Ron Denner, owner of Denner Vineyards, in his previous life developed the “Ditch Witch” that was so effective in laying cables. Wealthy, he started dreaming and now — looking around his winery — can say “Dreams do come true.” He wanted to buy land but exactly what he couldn’t describe.
When Ron Denner decided to buy land for his vineyard, he knew what he was looking for, but didn’t know how to describe it.
“I must have been the worst customer a real estate broker could have,“ Denner says. “The realtor would ask, ‘Well what do you want?’ and I’d say, ‘I’ll know when I see it!’ Then I heard a piece of land was available and nobody knew the family who’d had it for 110 years was prepared to sell.
After seeing the land, Denner knew it was the land he wanted.

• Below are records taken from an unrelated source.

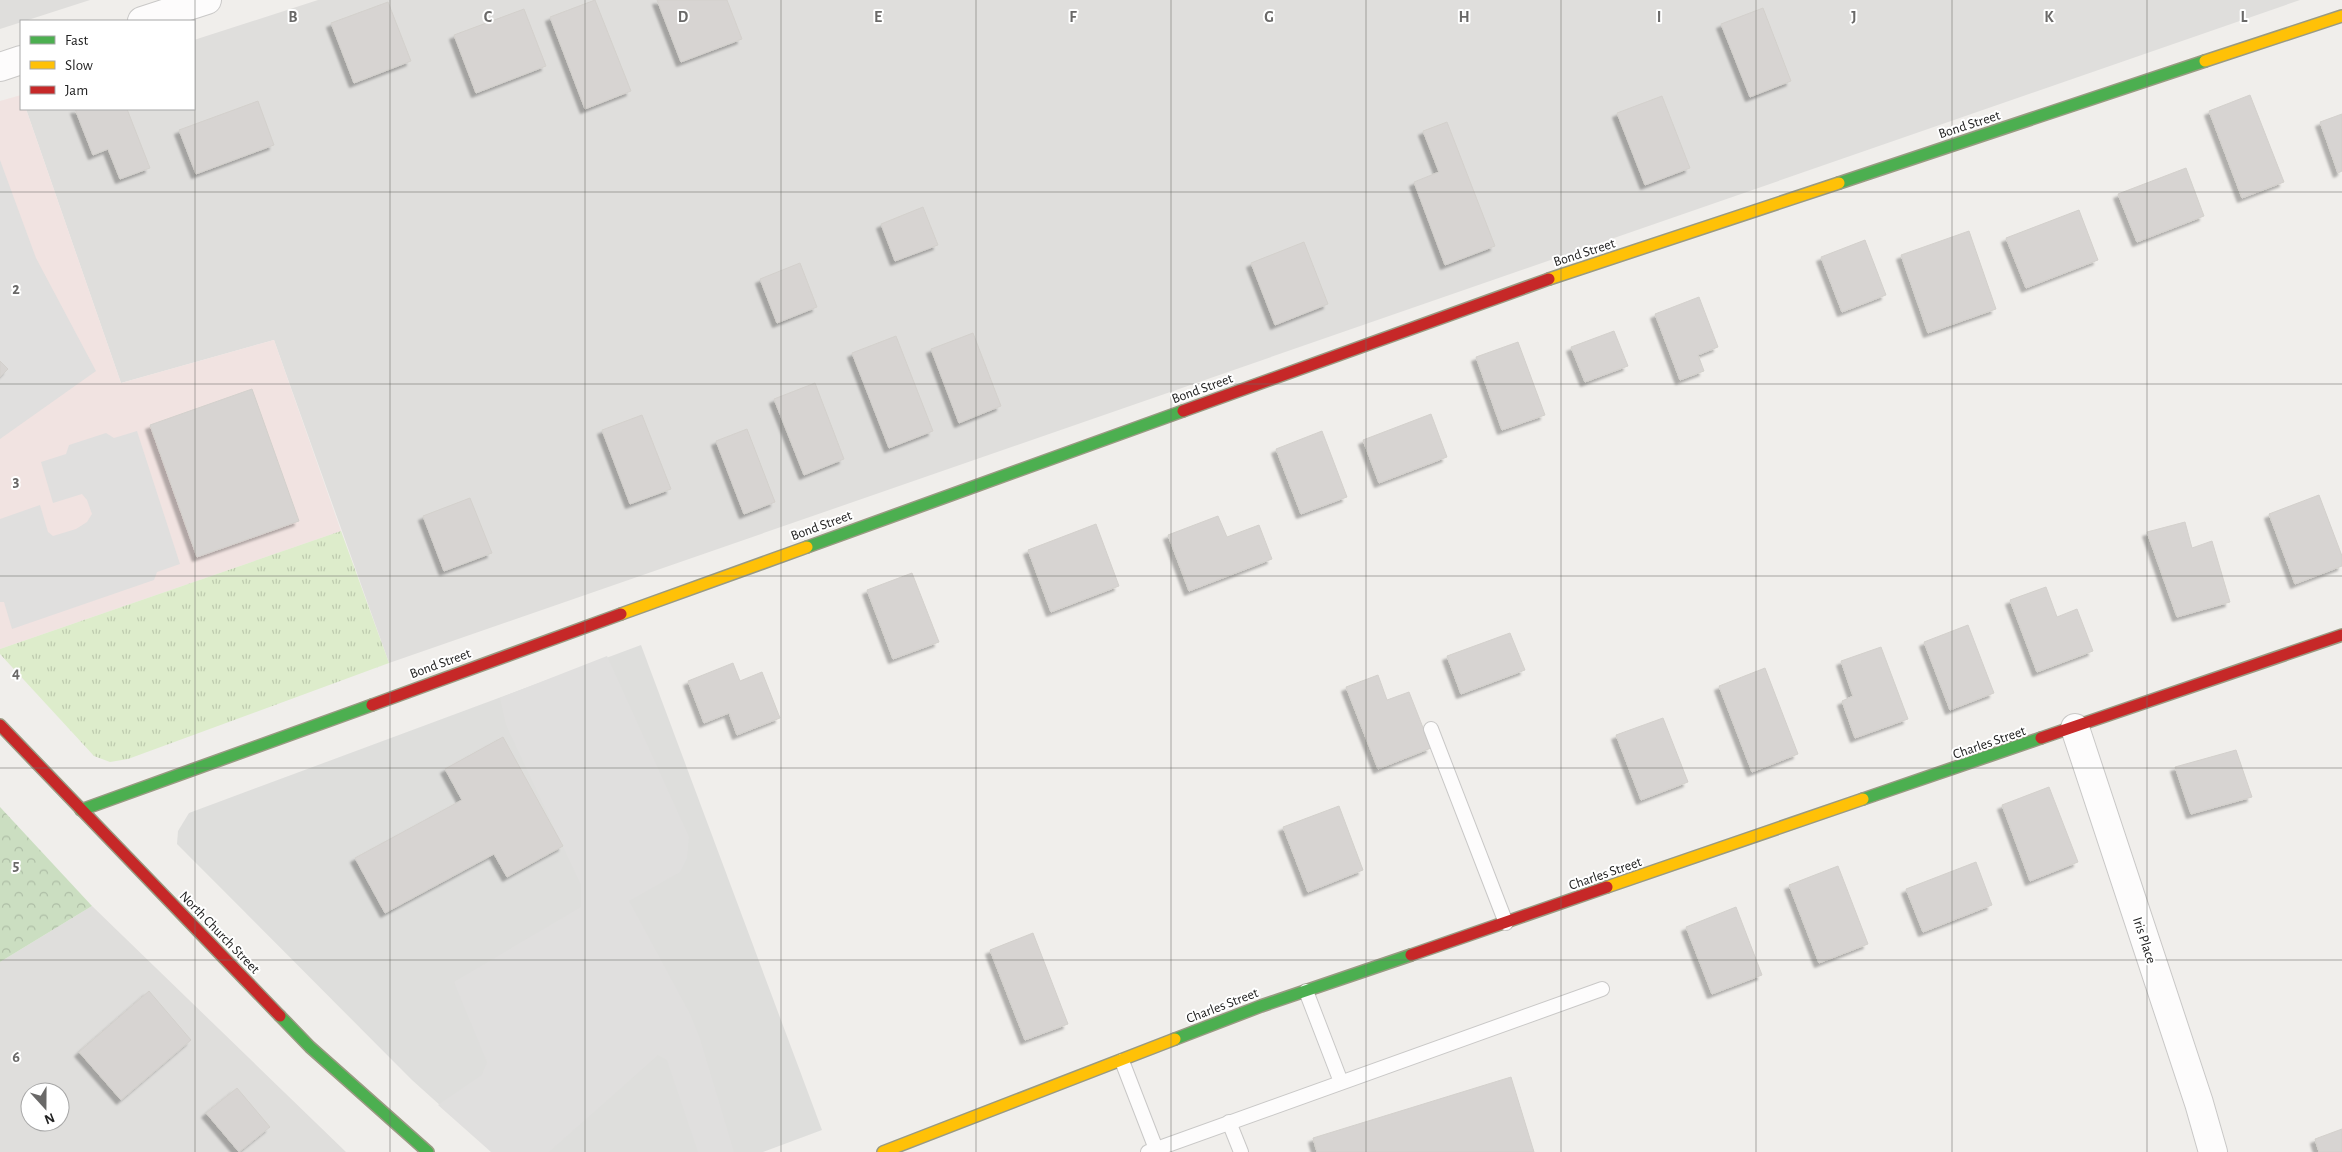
<svg xmlns="http://www.w3.org/2000/svg" width="2342" height="1152" font-family="'Alegreya Sans',sans-serif">
  <defs>
    <pattern id="grass-tufts" width="24" height="20" patternUnits="userSpaceOnUse" patternTransform="scale(1.25)"><rect width="24" height="20" fill="#ddeccb"/><path d="M3 7l-1-3M5 7V3M7 7l1-3M15 17l-1-3M17 17v-4M19 17l1-3" fill="none" stroke="#bdcaae"/></pattern>
    <pattern id="forest-crowns" width="20" height="18" patternUnits="userSpaceOnUse" patternTransform="scale(1.25)"><rect width="20" height="18" fill="#cbdec1"/><path d="M2 6a3 3 0 1 1 6 0M12 15a3 3 0 1 1 6 0" fill="none" stroke="#aebea6"/></pattern>
    <filter id="shadow"><feDropShadow dx="-4.5" dy="4.5" stdDeviation="1" flood-color="#0004"/></filter>
  </defs>
  <rect width="100%" height="100%" fill="#f0eeeb"/>
  <!-- residential -->
  <g fill="#dfdedc" fill-rule="evenodd">
    <polygon points="0,0 90,0 0,29"/>
    <polygon points="318,0 2300,0 389,663 274,340 121,383 26,109 194,109 194,40"/>
    <path d="M 92,906 L 346,1152 L 0,1152 L 0,962 ZM 30,1092 L 60,1092 L 60,1122 L 30,1122 Z"/>
  </g>
  <!-- commercial -->
  <polygon fill="#f1e3e1" points="21,95 21,109 26,109 121,383 274,340 341,531 0,649 0,101"/>
  <!-- religious -->
  <polygon fill="#dededc" points="641,645 822,1130 763,1152 492,1152 412,1080 177,844 178,831 189,813"/>
  <!-- grass -->
  <polygon fill="url(#grass-tufts)" points="341,531 389,663 128,759 110,762 94,756 0,654 0,649"/>
  <!-- forest -->
  <polygon fill="url(#forest-crowns)" points="0,807 92,906 0,962"/>
  <!-- parking -->
  <g fill="#e0dfde">
    <polygon points="0,160 36,258 96,371 0,439 0,377 8,369 0,361"/>
    <polygon points="137,431 180,564 157,572 154,580 12,629 4,602 0,602 0,519 40,505 48,532 53,536 76,529 87,522 92,514 87,500 82,494 53,503 41,462 66,454 69,445 106,433 114,438"/>
    <polygon points="607,656 689,837 687,858 680,872 629,901 690,1014 700,1039 734,1152 698,1152 667,1060 658,1055 549,1152 491,1152 438,1105 482,1075 487,1062 454,982 581,907 581,885 506,725 500,698"/>
  </g>
  <!-- building -->
  <g fill="#d7d4d2" stroke="#d3d0cc" filter="url(#shadow)">
    <polygon points="595,0 631,91 585,109 550,17"/>
    <polygon points="657,0 727,0 742,39 681,62"/>
    <polygon points="388,2 411,61 354,83 331,23"/>
    <polygon points="1763,8 1791,81 1750,97 1721,24"/>
    <polygon points="524,9 546,66 476,93 454,35"/>
    <polygon points="2250,95 2284,182 2242,198 2209,111"/>
    <polygon points="1662,96 1690,168 1645,185 1617,113"/>
    <polygon points="258,101 274,145 196,174 179,130"/>
    <polygon points="75,109 127,109 150,168 120,179 108,149 93,155"/>
    <polygon points="2342,114 2342,171 2338,173 2320,122"/>
    <polygon points="1447,122 1495,246 1445,265 1414,182 1439,172 1423,131"/>
    <polygon points="2186,168 2204,216 2137,242 2118,194"/>
    <polygon points="923,207 938,245 895,261 881,224"/>
    <polygon points="2079,210 2098,260 2026,288 2006,238"/>
    <polygon points="1969,231 1996,309 1928,333 1901,255"/>
    <polygon points="1865,240 1886,295 1842,312 1821,257"/>
    <polygon points="1304,242 1328,304 1275,325 1251,263"/>
    <polygon points="800,263 817,307 777,323 760,279"/>
    <polygon points="1699,297 1718,347 1698,355 1704,371 1680,380 1655,314"/>
    <polygon points="1614,331 1628,366 1585,382 1571,347"/>
    <polygon points="973,333 1001,406 959,423 931,349"/>
    <polygon points="896,336 933,431 889,448 852,353"/>
    <polygon points="1518,342 1545,415 1502,430 1476,357"/>
    <polygon points="0,361 8,369 0,377"/>
    <polygon points="815,383 844,459 804,475 774,399"/>
    <polygon points="252,389 299,521 197,557 150,425"/>
    <polygon points="1431,414 1447,457 1379,483 1363,440"/>
    <polygon points="642,415 671,489 630,504 602,430"/>
    <polygon points="747,429 775,502 744,514 716,441"/>
    <polygon points="1322,431 1347,497 1301,514 1276,449"/>
    <polygon points="2319,495 2342,556 2342,566 2295,584 2269,514"/>
    <polygon points="470,498 492,553 444,571 423,516"/>
    <polygon points="1218,516 1227,537 1259,525 1272,559 1189,591 1168,535"/>
    <polygon points="2185,522 2192,548 2212,541 2230,602 2177,617 2147,532"/>
    <polygon points="1096,524 1119,586 1051,612 1028,550"/>
    <polygon points="912,573 939,642 893,659 867,590"/>
    <polygon points="2046,587 2057,617 2077,609 2093,651 2037,672 2010,600"/>
    <polygon points="1968,625 1994,693 1950,710 1924,642"/>
    <polygon points="1510,633 1525,670 1461,694 1447,656"/>
    <polygon points="1881,647 1908,719 1855,738 1842,701 1853,696 1841,661"/>
    <polygon points="733,663 740,681 762,672 780,718 737,735 729,713 704,723 688,681"/>
    <polygon points="1765,668 1798,754 1752,772 1719,686"/>
    <polygon points="1378,675 1387,700 1409,692 1431,748 1378,769 1346,687"/>
    <polygon points="1663,718 1688,782 1641,800 1616,735"/>
    <polygon points="503,737 563,846 507,877 494,854 385,913 355,858 462,800 445,769"/>
    <polygon points="2236,750 2252,797 2191,814 2175,767"/>
    <polygon points="2049,787 2078,862 2030,881 2002,805"/>
    <polygon points="1339,806 1363,870 1308,892 1283,827"/>
    <polygon points="1976,862 1992,905 1923,932 1906,889"/>
    <polygon points="1838,866 1868,944 1819,963 1789,885"/>
    <polygon points="1736,907 1762,975 1712,994 1686,927"/>
    <polygon points="1033,933 1068,1024 1025,1040 990,950"/>
    <polygon points="149,991 191,1040 121,1100 79,1052"/>
    <polygon points="1511,1077 1534,1152 1317,1152 1313,1138"/>
    <polygon points="237,1088 270,1127 239,1152 206,1113"/>
    <polygon points="2342,1129 2342,1152 2319,1152 2315,1139"/>
  </g>
  <g fill="none" stroke-linecap="round" stroke-linejoin="round">
    <!-- lane casing -->
    <g stroke="#c9c8c7" stroke-width="16">
      <g id="lane">
        <polyline points="1431,729 1506,923"/>
        <polyline points="1306,991 1341,1082"/>
        <polyline points="1122,1061 1156,1149"/>
        <polyline points="1229,1122 1241,1152"/>
        <polyline points="1148,1152 1602,989"/>
      </g>
    </g>
    <!-- street casing -->
    <g stroke="#c9c8c7" stroke-width="30">
      <g id="street">
        <polyline points="142,21 207,0"/>
        <polyline points="0,67 21,60"/>
        <polyline points="2075,728 2199,1103 2213,1152"/>
      </g>
    </g>
    <!-- fast casing -->
    <g stroke="#999a82" stroke-width="14">
      <g id="fast">
        <polyline points="1839,183 2205,61"/>
        <polyline points="807,547 1183,411"/>
        <polyline points="1863,799 2041,738"/>
        <polyline points="81,810 372,705"/>
        <polyline points="280,1016 310,1047 428,1152"/>
        <polyline points="1175,1039 1261,1006 1411,955"/>
      </g>
    </g>
    <!-- slow casing -->
    <g stroke="#999a82" stroke-width="14">
      <g id="slow">
        <polyline points="2205,61 2342,16"/>
        <polyline points="1549,279 1839,183"/>
        <polyline points="621,614 807,547"/>
        <polyline points="1607,887 1863,799"/>
        <polyline points="883,1152 1175,1039"/>
      </g>
    </g>
    <!-- jam casing -->
    <g stroke="#999a82" stroke-width="14">
      <g id="jam">
        <polyline points="1183,411 1549,279"/>
        <polyline points="372,705 621,614"/>
        <polyline points="0,725 280,1016"/>
        <polyline points="2041,738 2342,635"/>
        <polyline points="1411,955 1607,887"/>
      </g>
    </g>
    <!-- lane -->
    <use href="#lane" stroke="#fdfcfc" stroke-width="14"/>
    <!-- street -->
    <use href="#street" stroke="#fdfcfc" stroke-width="28"/>
    <!-- fast -->
    <use href="#fast" stroke="#4caf50" stroke-width="11"/>
    <!-- slow -->
    <use href="#slow" stroke="#ffc107" stroke-width="11"/>
    <!-- jam -->
    <use href="#jam" stroke="#c62828" stroke-width="11"/>
  </g>
  <!-- grid -->
  <path fill="none" stroke="#6a6968" stroke-width="1" stroke-opacity="0.55" d="M 195,0 L 195,1152M 390,0 L 390,1152M 585,0 L 585,1152M 781,0 L 781,1152M 976,0 L 976,1152M 1171,0 L 1171,1152M 1366,0 L 1366,1152M 1561,0 L 1561,1152M 1756,0 L 1756,1152M 1952,0 L 1952,1152M 2147,0 L 2147,1152M 0,192 L 2342,192M 0,384 L 2342,384M 0,576 L 2342,576M 0,768 L 2342,768M 0,960 L 2342,960"/>
  <g text-anchor="middle" stroke-width="4" stroke-linejoin="round" paint-order="stroke">
    <!-- street labels -->
    <g font-size="14" fill="#222" stroke="#fff">
      <text transform="translate(1969 124) rotate(-18)" y="5">Bond Street</text>
      <text transform="translate(1584 252) rotate(-18)" y="5">Bond Street</text>
      <text transform="translate(1202 388) rotate(-20)" y="5">Bond Street</text>
      <text transform="translate(821 525) rotate(-20)" y="5">Bond Street</text>
      <text transform="translate(440 663) rotate(-20)" y="5">Bond Street</text>
      <text transform="translate(1989 742) rotate(-19)" y="5">Charles Street</text>
      <text transform="translate(1605 873) rotate(-19)" y="5">Charles Street</text>
      <text transform="translate(220 932) rotate(46)" y="5">North Church Street</text>
      <text transform="translate(2145 940) rotate(72)" y="5">Iris Place</text>
      <text transform="translate(1222 1005) rotate(-21)" y="5">Charles Street</text>
    </g>
  </g>
  <g font-size="16" text-anchor="middle" font-weight="bold" fill="#6a6968" stroke="#fff" stroke-width="4" stroke-linejoin="round" paint-order="stroke">
    <text x="293" y="22">B</text>
    <text x="488" y="22">C</text>
    <text x="683" y="22">D</text>
    <text x="878" y="22">E</text>
    <text x="1073" y="22">F</text>
    <text x="1269" y="22">G</text>
    <text x="1464" y="22">H</text>
    <text x="1659" y="22">I</text>
    <text x="1854" y="22">J</text>
    <text x="2049" y="22">K</text>
    <text x="2244" y="22">L</text>
    <text x="16" y="294">2</text>
    <text x="16" y="486">3</text>
    <text x="16" y="678">4</text>
    <text x="16" y="870">5</text>
    <text x="16" y="1062">6</text>
  </g>
  <!-- legend -->
  <rect x="20" y="20" width="175" height="90" fill="#ffffff" stroke="#a7a7a7"/>
  <rect x="30" y="36" width="25" height="8" fill="#4caf50" stroke="#a7a7a7"/>
  <text x="65" y="45" font-size="15" fill="#222222">Fast</text>
  <rect x="30" y="61" width="25" height="8" fill="#ffc107" stroke="#a7a7a7"/>
  <text x="65" y="70" font-size="15" fill="#222222">Slow</text>
  <rect x="30" y="86" width="25" height="8" fill="#c62828" stroke="#a7a7a7"/>
  <text x="65" y="95" font-size="15" fill="#222222">Jam</text>
  <!-- north arrow -->
  <g transform="translate(45 1107) rotate(159)"><circle r="24" fill="#ffffff" stroke="#a7a7a7"/>
  <path d="M0-4L9 19L0 12L-9 19Z" fill="#6a6968"/>
  <text y="-8" font-size="14" font-weight="bold" text-anchor="middle" fill="#222222">N</text>
  </g>
</svg>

But even though he was agreeing to pay full price, it took the owners six months to agree to sell until they could be convinced that Denner would be a good neighbor.
“Now those who thought I was the village idiot for paying so much for uncultivated land look at my vineyard three years later and think I’m a robber baron,” Denner says. “It’s all about chasing dreams.”
In a land of vineyards where a dentist and a veterinarian both own wineries it’s no surprise to find a physician.
Warren Frankel, MD was born in New York City and graduated from Albert Einstein School of Medicine in the Bronx. He decided to go into rural family practice and wanted enough skills for such a role. He chose a year of internal medicine and a year of surgery at UCLA finishing in 1970 then took off for Templeton, Calif., a small town near Paso Robles.
Earlier at age 18 Frankel had wanted to be an artist, though it was his interest in history that took him to Oslo, Norway. He was fascinated by the large uninhibited sculptures of Gustav Vigeland. The sculptor was supported by the new country of Norway but allowed to do what he wanted as he created his life’s output for his country. Frankel thought how great it would be able to work without being controlled by others.
In 1979 he bought 260 acres and started growing grapes in his Sculpterra Winery and Sculpture Garden, first for Napa Valley wineries — but then felt his grapes lost their identity when mixed with so many others. His son went to California Polytechnic State University to study viniculture and now they make their own wine very successfully. His daughter graduated from medical school in University of Southern California and is now in practice with him. His wife is a registered nurse whose interest in horses was the catalyst that first brought them here.
A physician getting into grape growing makes more sense than people might think, according to Frankel.
“You know, the Krebs cycle we learned in med school applies to grapes as well; the chemistry of the human body is somewhat similar to the chemistry of fermentation,” he says. “And doctors do like to take care of things.
“I’ve been a doctor for 42 years. The only difficult thing for an experienced doctor is the responsibility. Growing grapes is a lot simpler.”
The Andersons, who live in San Diego, are the resident travel & cruise columnists for Physician's Money Digest. Nancy is a former nursing educator, Eric a retired MD. The one-time president of the NH Academy of Family Practice, Eric is the only physician in the Society of American Travel Writers. He has also written five books, the last called The Man Who Cried Orange: Stories from a Doctor's Life.